チリのスペイン語はスペイン南部のアンダルシア訛りのようにSが落ちる。どういうことかというと、たとえばスペイン語でアメリカ合衆国はESTADOS UNIDOS。標準スペイン語ではエスタドスウニドスと発音されるが、アンダルシアやチリではエッタドウニドとなるのである。中米ではエルサルバドルもSがとぶ。同じ国内でも地方や個人で差はあるものの、このしゃべり方はちょっと舌足らずで可愛らしい感じがして大好きだ。

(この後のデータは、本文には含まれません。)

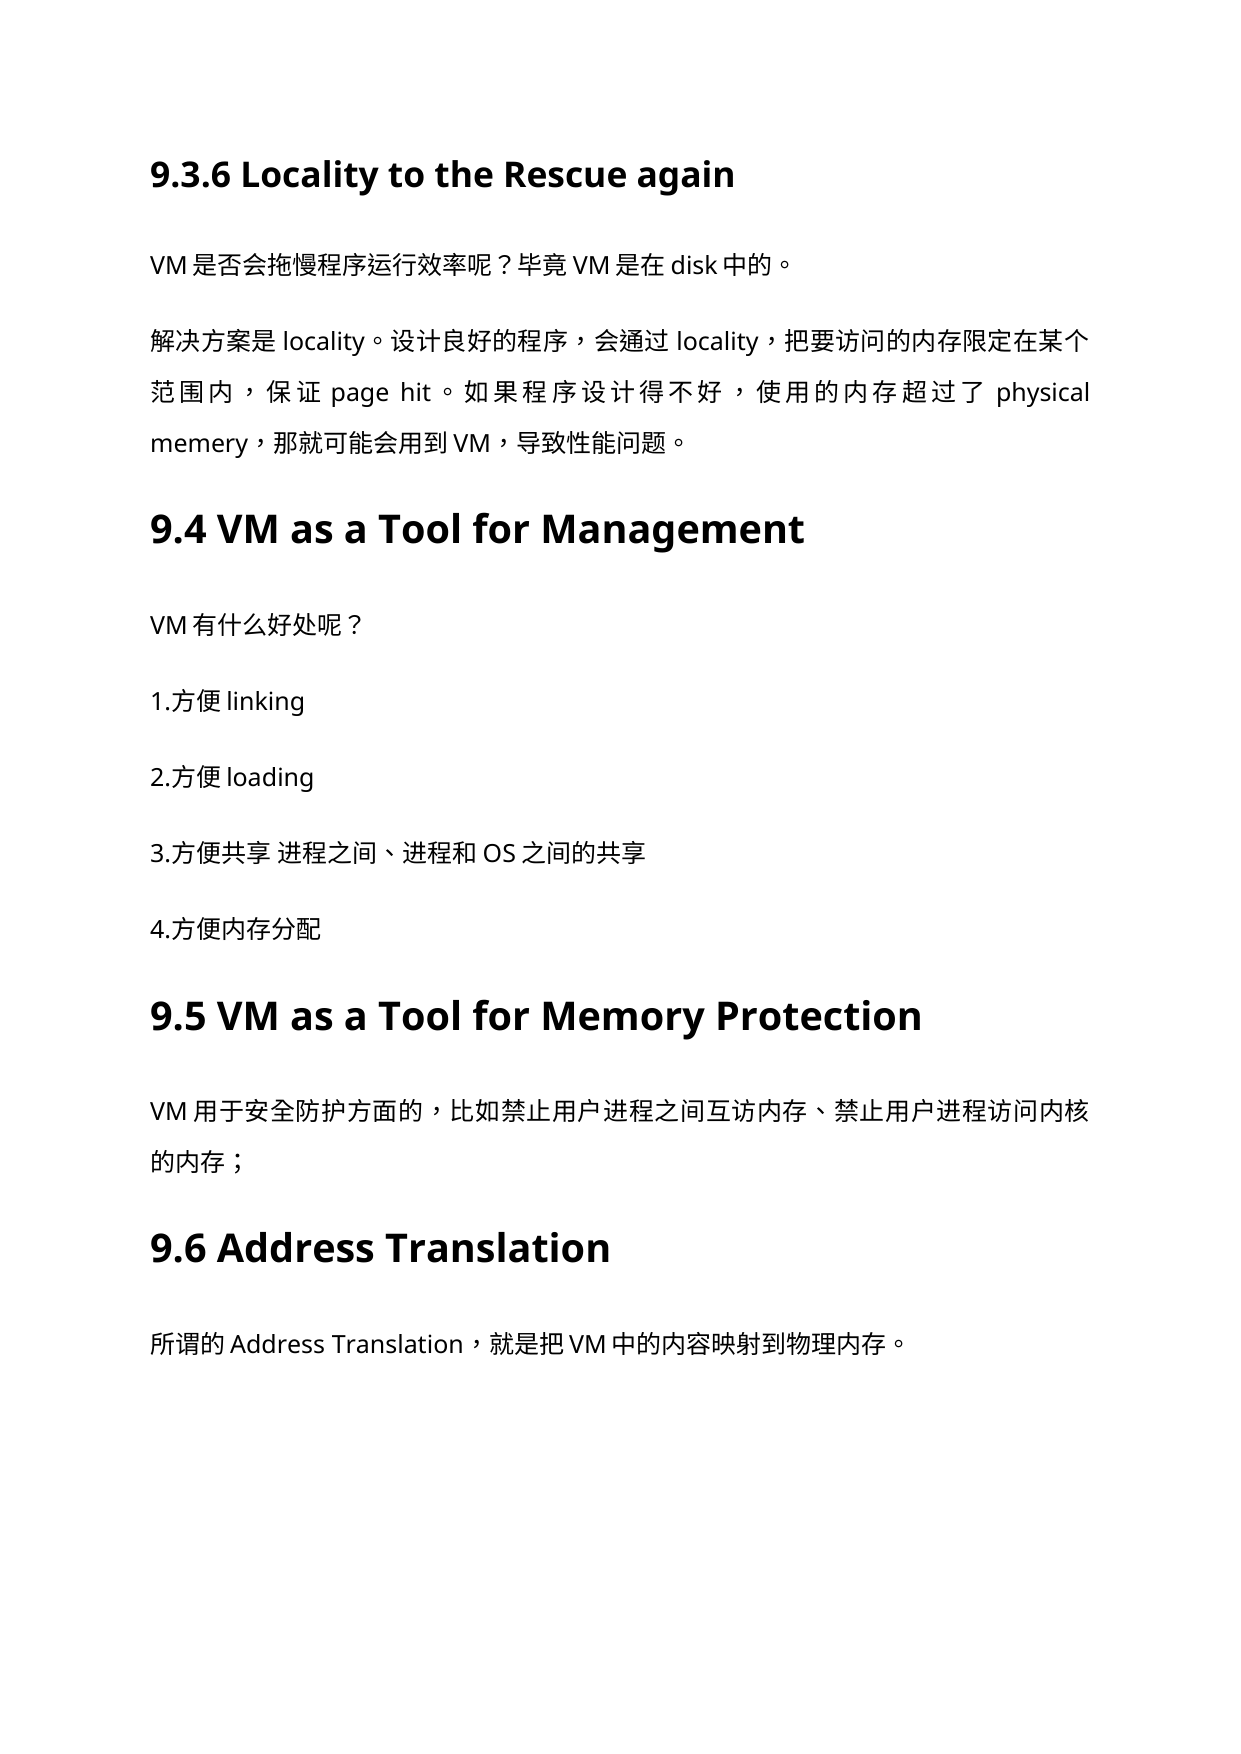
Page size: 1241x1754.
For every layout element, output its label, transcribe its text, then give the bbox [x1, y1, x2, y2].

subtitle 9.5 VM as a Tool for Memory Protection [150, 988, 1090, 1042]
text 4.方便内存分配 [150, 912, 1090, 946]
text 所谓的Address Translation，就是把VM中的内容映射到物理内存。 [150, 1327, 1090, 1361]
text 2.方便loading [150, 759, 1090, 793]
text 3.方便共享 进程之间、进程和OS之间的共享 [150, 836, 1090, 869]
subtitle 9.4 VM as a Tool for Management [150, 501, 1090, 555]
text 解决方案是locality。设计良好的程序，会通过locality，把要访问的内存限定在某个范围内，保证page hit。如果程序设计得不好，使用的内存超过了physical memery，那就可能会用到VM，导致性能问题。 [150, 323, 1090, 459]
text VM用于安全防护方面的，比如禁止用户进程之间互访内存、禁止用户进程访问内核的内存； [150, 1093, 1090, 1179]
subtitle 9.6 Address Translation [150, 1221, 1090, 1274]
text 1.方便linking [150, 683, 1090, 717]
text VM有什么好处呢？ [150, 607, 1090, 641]
text VM是否会拖慢程序运行效率呢？毕竟VM是在disk中的。 [150, 247, 1090, 281]
subtitle 9.3.6 Locality to the Rescue again [150, 150, 1090, 198]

しかし、なんといっても”チリ語”最大の特徴は”ポ”なのである。”ポ”に始まり”ポ”に終わると言っても過言ではない。”ポ”に比べたら、これまでちんたら述べてきたことなど、ほんの枕にすぎないのである。
さて、その”ポ”とはなんぞや。それが実はよくわからないのだな。とにかく”ポ”は動詞にも形容詞にも名詞にも無節操になんにでもつく。これまで耳にしたことがある例を挙げてみよう。”No se po.”(知らないポ)、”Sí po.”(そうだポ)、”Claro po.”(もちろんポ)、”Valparaíso po.”(バルパライソだポ)、”Estupendo po!”(素晴らしいポ)。英語スピーカーがFUCKIN'、スペイン語スピーカーがMIERDAなどのいわゆる卑語をはさみこむのと同じようなタイミングと頻度で、”チリ語”には”ポ”が入る。ただし、”ポ”は必ず語尾につき、それ以外のところにはおさまることはない。

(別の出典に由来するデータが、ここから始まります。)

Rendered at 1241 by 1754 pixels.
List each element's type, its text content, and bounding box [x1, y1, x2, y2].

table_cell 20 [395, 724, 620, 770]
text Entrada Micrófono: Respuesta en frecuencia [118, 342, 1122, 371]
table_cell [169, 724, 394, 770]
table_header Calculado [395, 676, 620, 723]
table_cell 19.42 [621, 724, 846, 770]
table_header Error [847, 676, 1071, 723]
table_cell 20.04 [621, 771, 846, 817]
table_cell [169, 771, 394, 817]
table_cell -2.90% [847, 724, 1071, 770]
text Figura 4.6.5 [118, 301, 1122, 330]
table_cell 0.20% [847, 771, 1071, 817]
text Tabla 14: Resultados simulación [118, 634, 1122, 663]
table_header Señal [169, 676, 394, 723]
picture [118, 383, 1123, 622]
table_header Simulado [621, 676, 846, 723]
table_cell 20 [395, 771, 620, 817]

チリに着いてしばらくは、「”ポ”ってなによ、”ポ”って?いったいなんなのよ、”ポ”って?!」と標準スペイン語にはけっして存在しない”ポ”にとまどっていたが、今となってはそのなんとなく可愛らしい響きのとりこになってしまっている。このままチリに居続ければ、私のスペイン語に”ポ”が混じり出す日も近いだろう。